Stored records
###

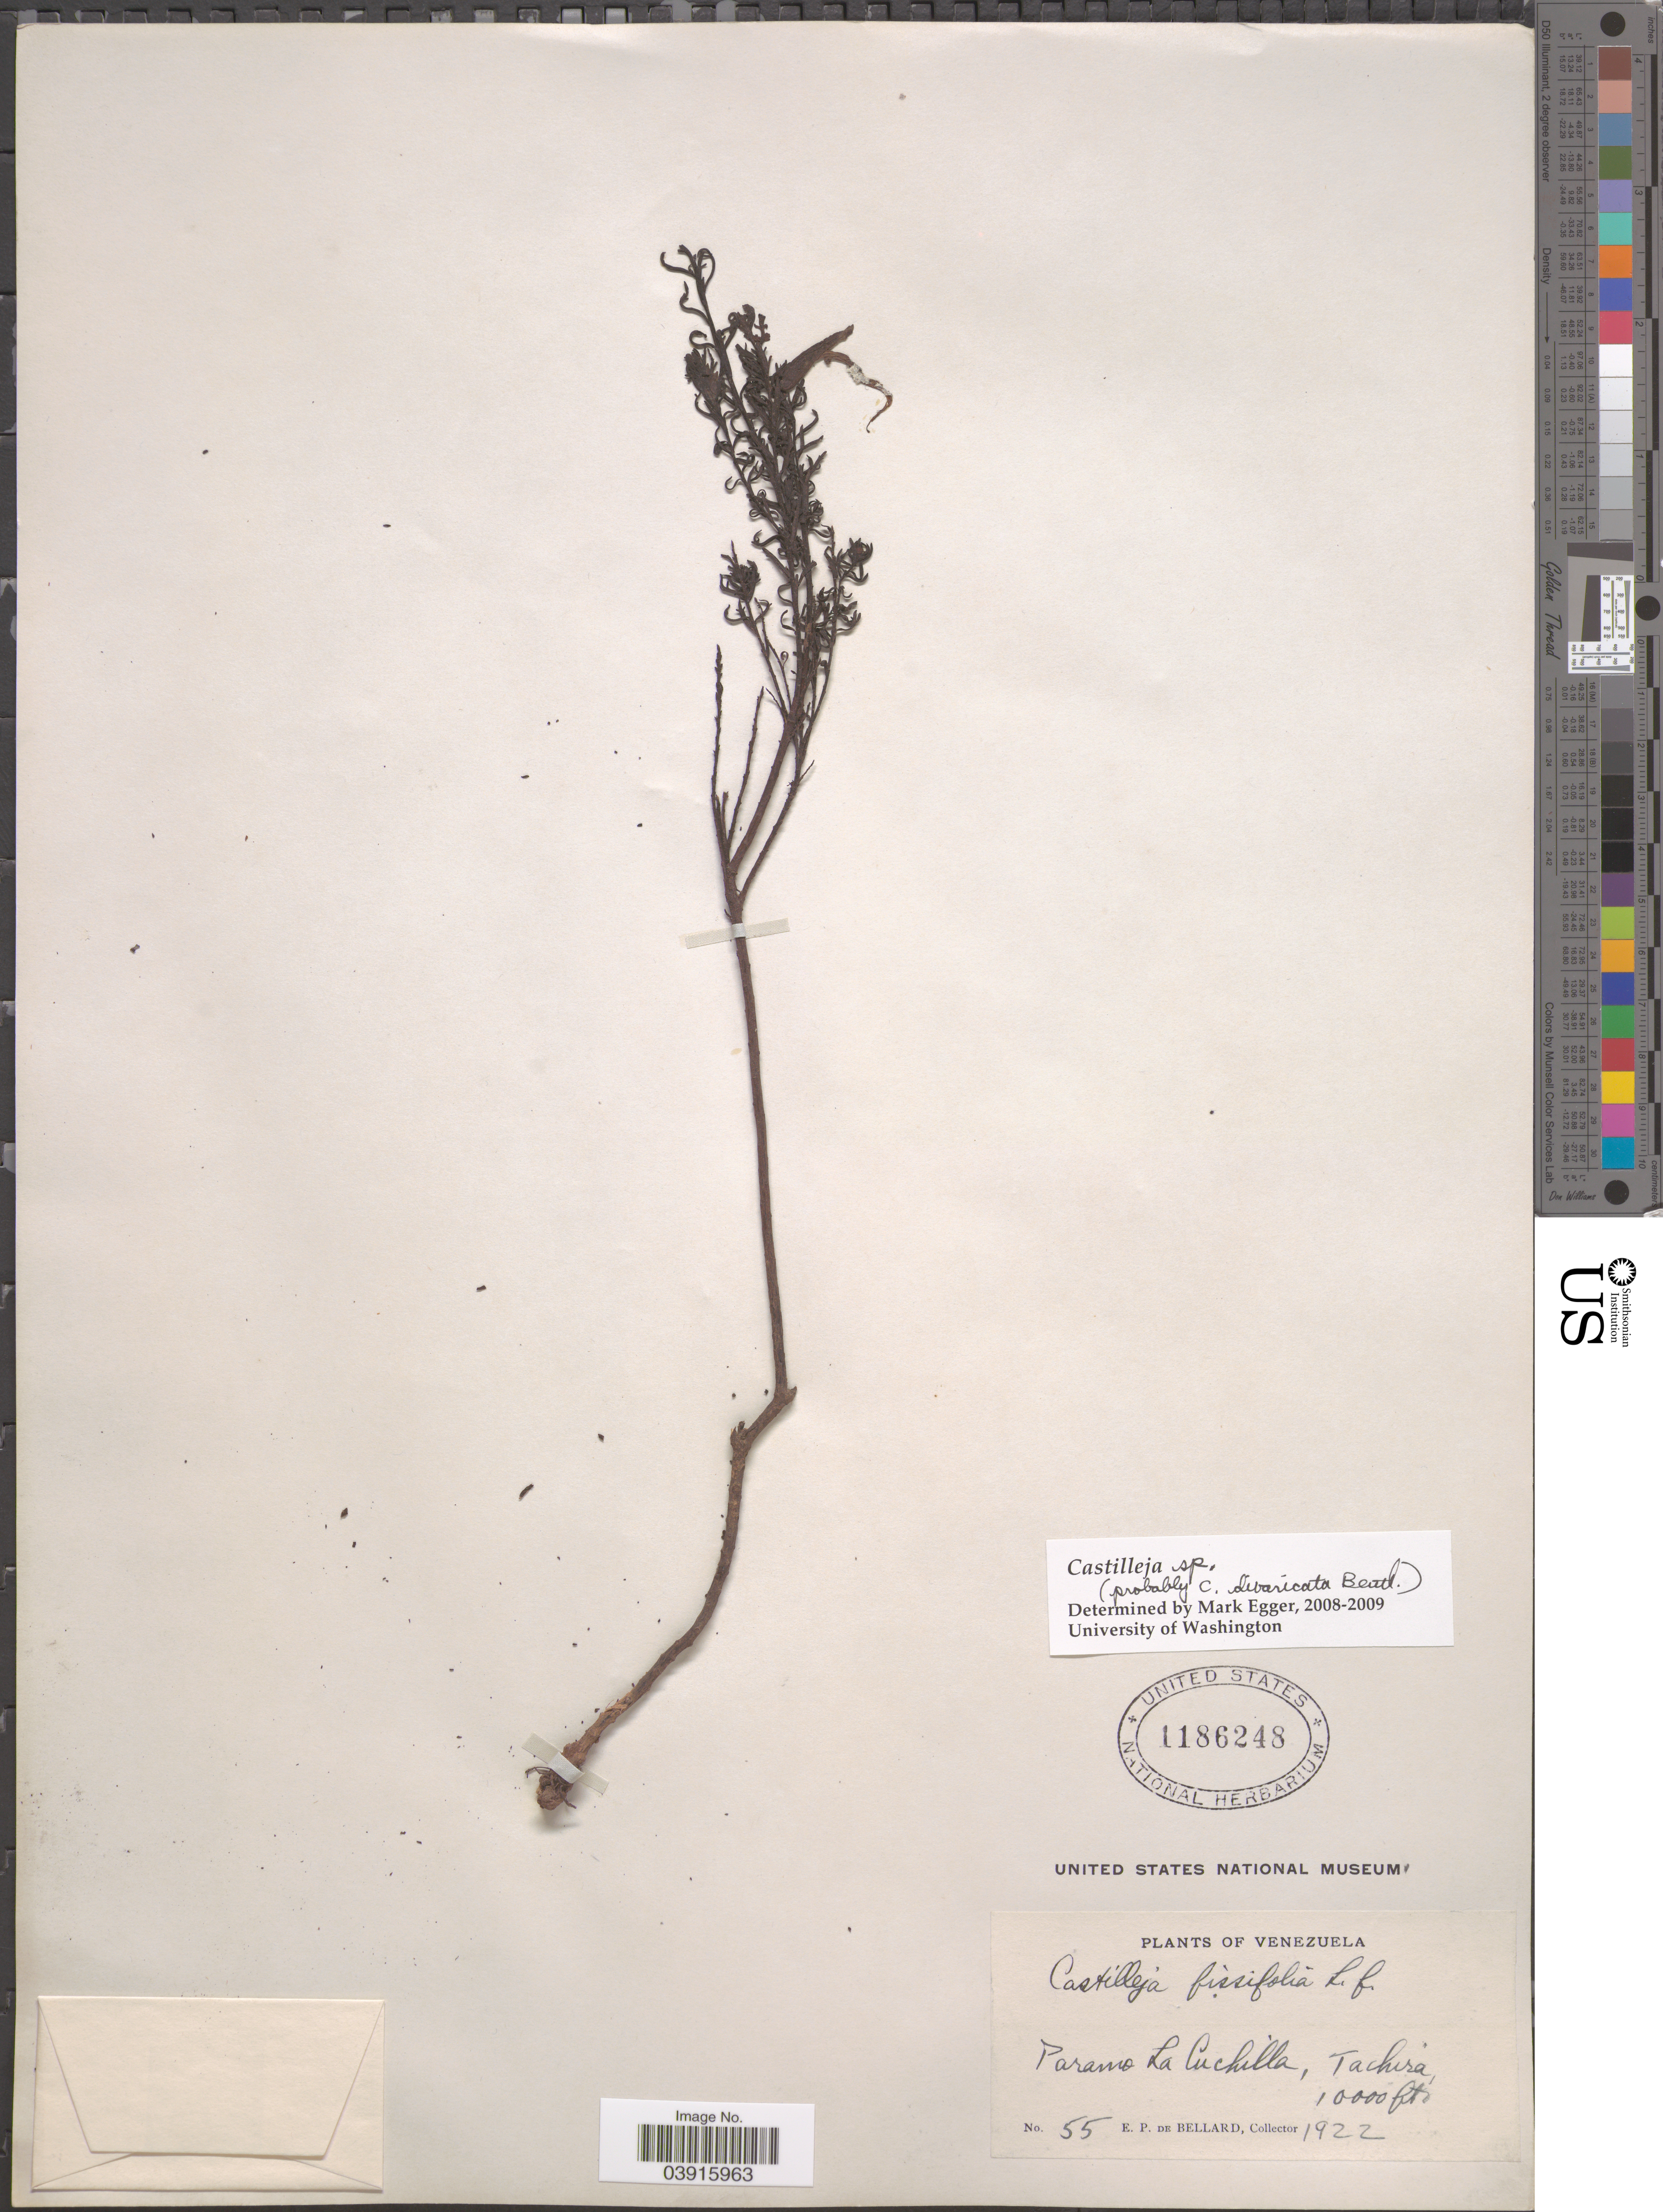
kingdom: Plantae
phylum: Tracheophyta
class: Magnoliopsida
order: Lamiales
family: Orobanchaceae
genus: Castilleja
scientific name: Castilleja divaricata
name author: Benth.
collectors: E. de Bellard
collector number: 55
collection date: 1922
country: Venezuela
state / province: Tachira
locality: Paramo La Cuchilla.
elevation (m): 3048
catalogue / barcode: US 1186248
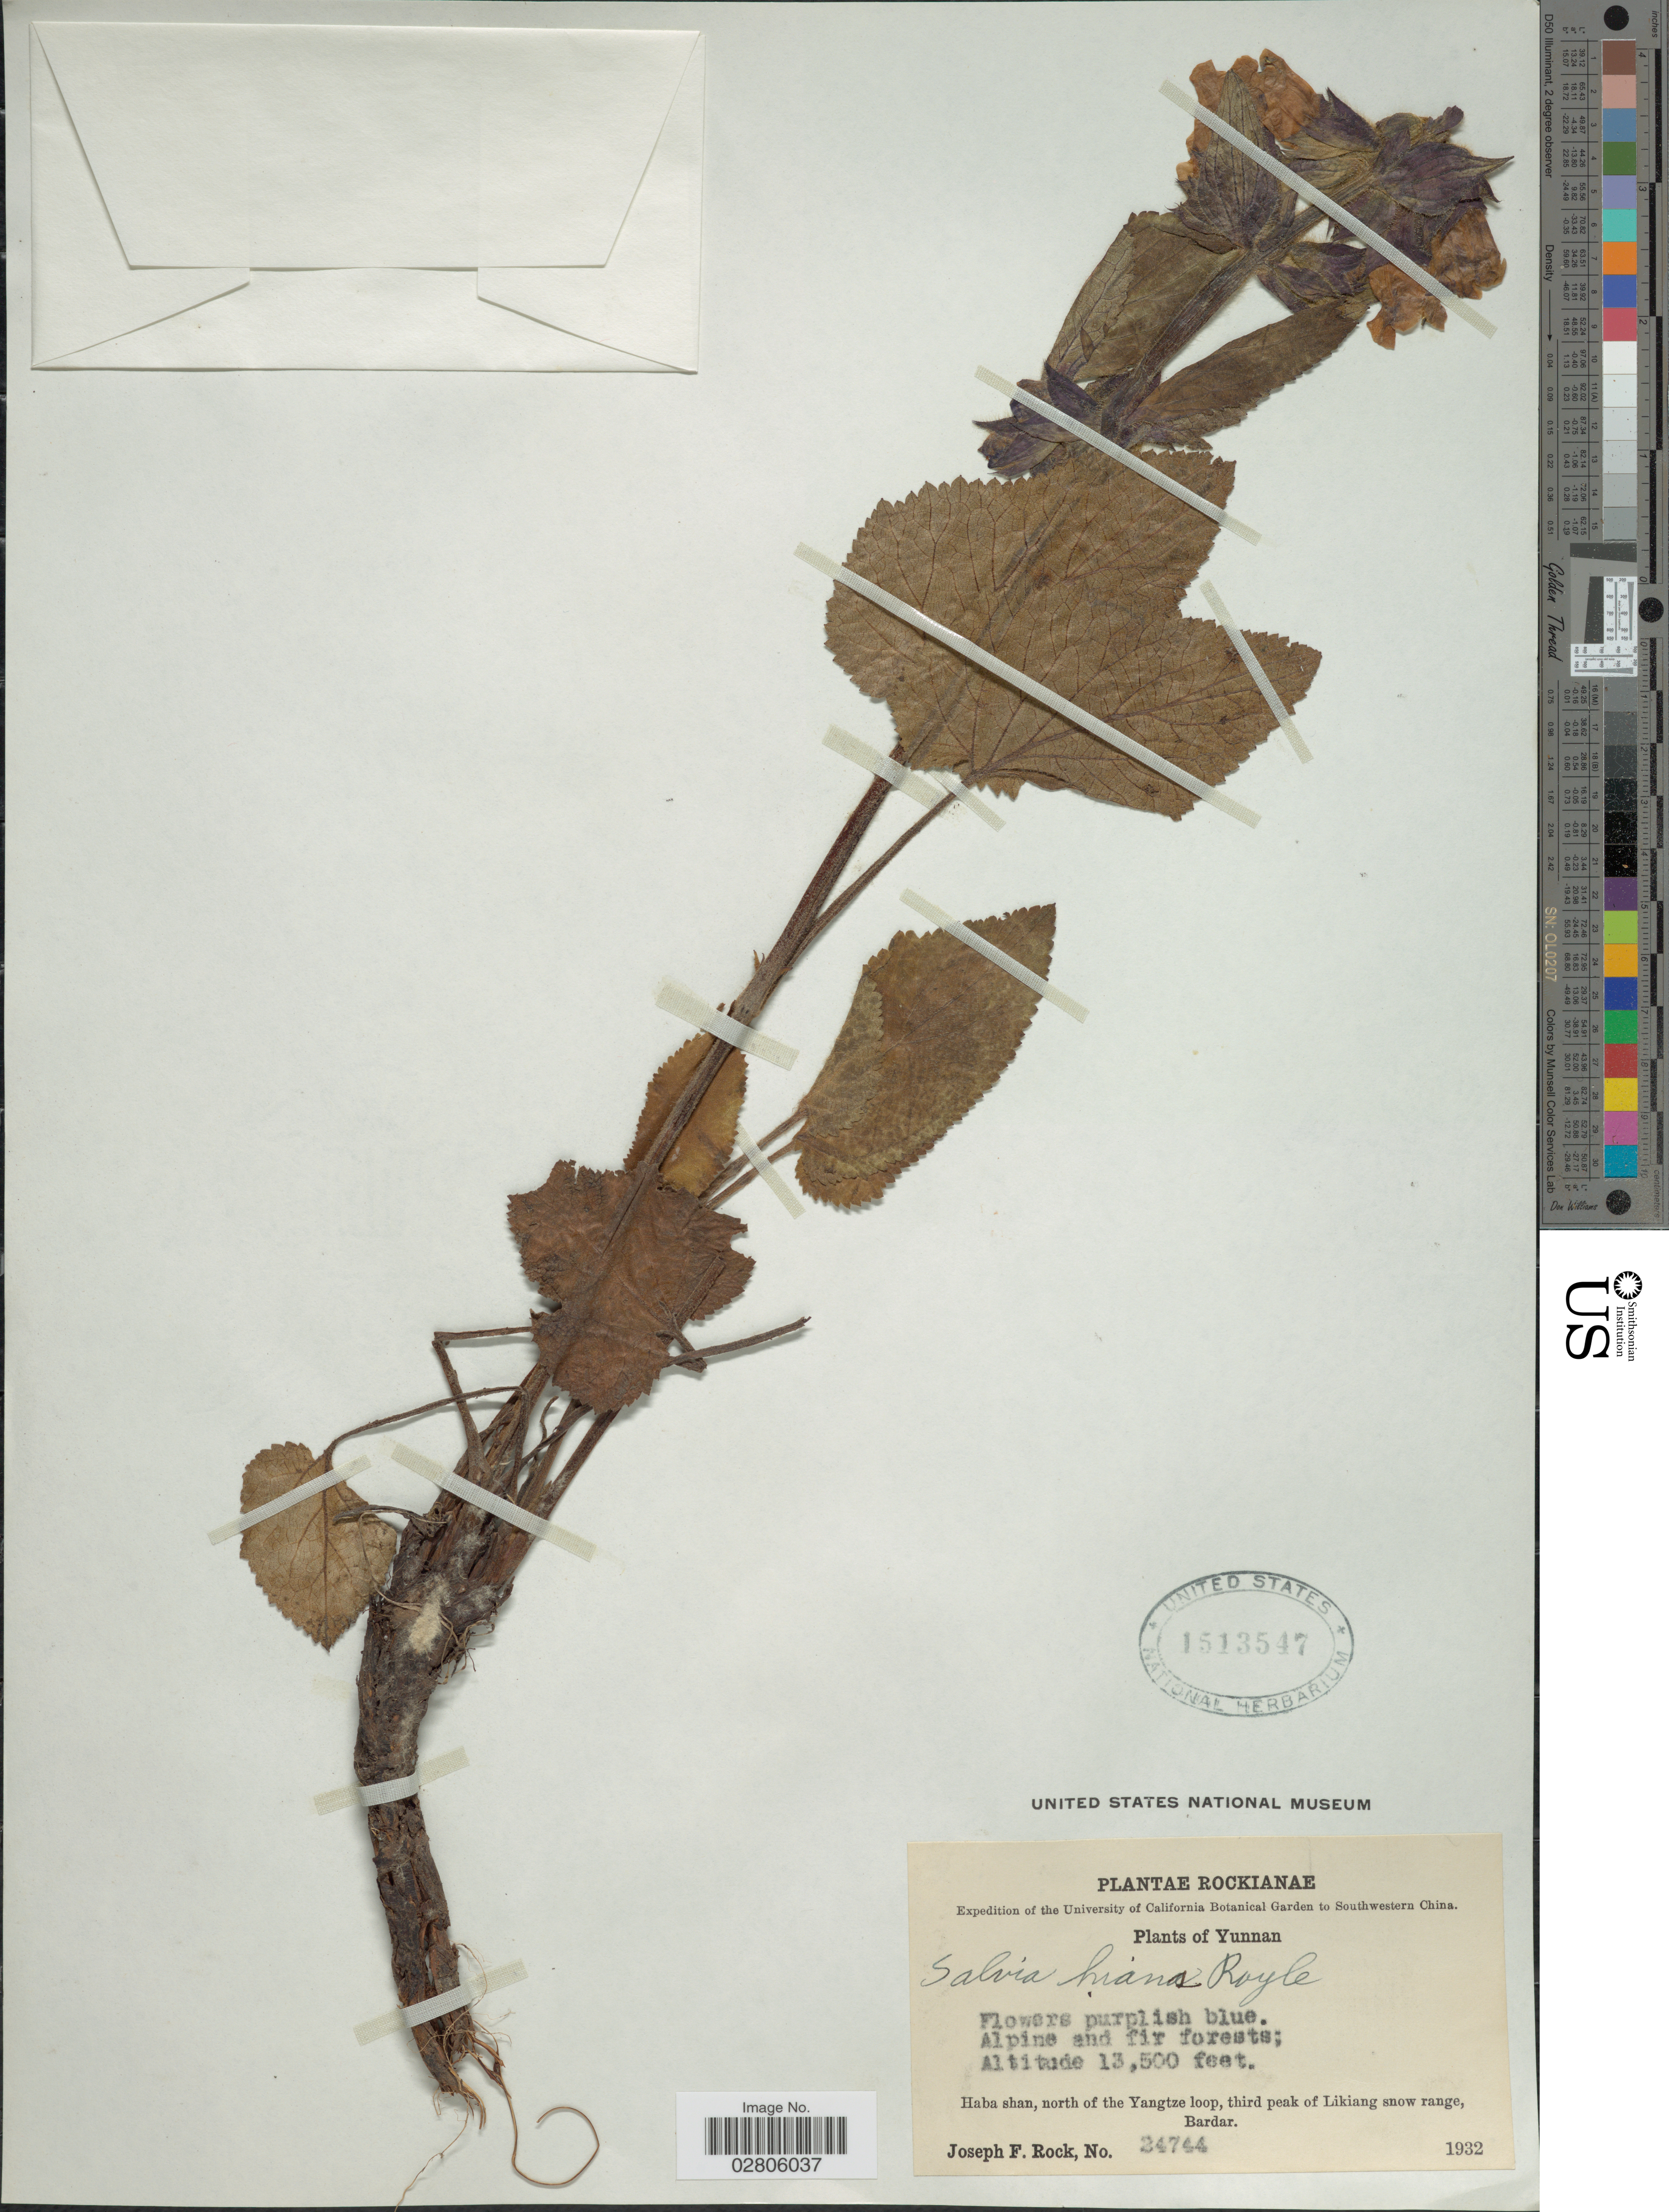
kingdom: Plantae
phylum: Tracheophyta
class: Magnoliopsida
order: Lamiales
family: Lamiaceae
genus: Salvia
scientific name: Salvia hians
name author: Royle ex Benth.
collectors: J. F. Rock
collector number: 24744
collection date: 1932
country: China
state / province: Yunnan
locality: Southwestern China, Haba shan, north of the Yangtze loop, third peak of Likiang snow range, Bardar.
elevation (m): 4115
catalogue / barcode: US 1513547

###

Task description:
Print every line of the material above word for word, leaving out the pictures.

Reply:
kingdom: Plantae
phylum: Tracheophyta
class: Magnoliopsida
order: Lamiales
family: Orobanchaceae
genus: Castilleja
scientific name: Castilleja divaricata
name author: Benth.
collectors: E. de Bellard
collector number: 55
collection date: 1922
country: Venezuela
state / province: Tachira
locality: Paramo La Cuchilla.
elevation (m): 3048
catalogue / barcode: US 1186248
kingdom: Plantae
phylum: Tracheophyta
class: Magnoliopsida
order: Lamiales
family: Lamiaceae
genus: Salvia
scientific name: Salvia hians
name author: Royle ex Benth.
collectors: J. F. Rock
collector number: 24744
collection date: 1932
country: China
state / province: Yunnan
locality: Southwestern China, Haba shan, north of the Yangtze loop, third peak of Likiang snow range, Bardar.
elevation (m): 4115
catalogue / barcode: US 1513547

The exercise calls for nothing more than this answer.